KPAI : 6 dari 14 Siswa HIV di Solo Masih Belum Bisa Sekolah
Komisi Perlindungan Anak Indonesia berupaya mengklarifikasi dugaan penolakan bersekolah bagi 14 siswa pengidap HIV/AIDS di Kota Surakarta.
Penulis: Daniel Ari Purnomo | Editor: galih permadi
Laporan Wartawan Tribun Jateng, Daniel Ari Purnomo
TRIBUNJATENG.COM, SOLO - Komisi Perlindungan Anak Indonesia berupaya mengklarifikasi dugaan penolakan bersekolah bagi 14 siswa pengidap HIV/AIDS di Kota Surakarta.

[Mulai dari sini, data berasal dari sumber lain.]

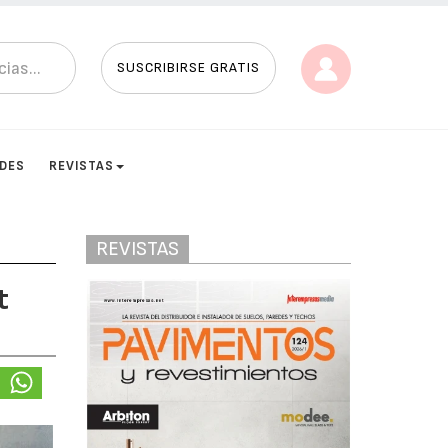
SUSCRIBIRSE GRATIS
ADES
REVISTAS
REVISTAS
t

Komisioner Komisi Perlindungan Anak Indonesia (KPAI) bidang Pendidikan, Retno Listyarti menuturkan, upaya klarifikasi itu diperlukan guna menghilangkan anggapan buruk para pengidap HIV khususnya kalangan anak.
"Selain sudah viral, laporan ini sudah sampai ke kantor Staf Presiden. Tentu hal ini perlu ditindaklanjuti agar tidak menjadi satu preseden bahwa anak-anak HIV selalu ditolak,"ujar Retno, Rabu (27/2/2019) di Balai Kota Surakarta.
Dia membeberkan, pihaknya pernah menangani kasus serupa.
Kasus terbaru ditangani di Sumatera Utara, tepatnya wilayah Samosir.
"Namun ini penangan tampaknya berbeda. Kami menilai Pemkot Solo ini sudah melakukan upaya-upaya untuk memenuhi hak para anak itu," tuturnya.
Retno mengimbuhkan, pihaknya sudah berkomunikasi dengan 14 anak pengidap AIDS yang dimaksud.
Informasi terbarunya, kebanyakan anak-anak sudah bersekolah kembali.
Masih ada 6 orang belum bersekolah.
Tiga di antaranya terhambat soal administrasi.
Sedangkan tiga siswa sisanya masih belum bisa karena ada penyakit kulit.
"Kata orang jawa itu borokan gitu. Itu mau disembuhkan dulu," beber Retno.
Dia berpendapat pemerintah kota sudah menjamin kelanjutan pendidikan 14 siswa itu.
Selain itu, Retno menegaskan masih ada permasalahan soal KIP dan KIS.
Menurutnya, belum semua anak sempat mengurus kartu sakti tersebut.
"Kalau memang nantinya difasilitasi dengan KIP, berarti ada masalah kependudukan. Karena tidak semua anak-anak itu warga Kota Solo. Bahkan kemarin ada yang dari Timika," ungkapnya.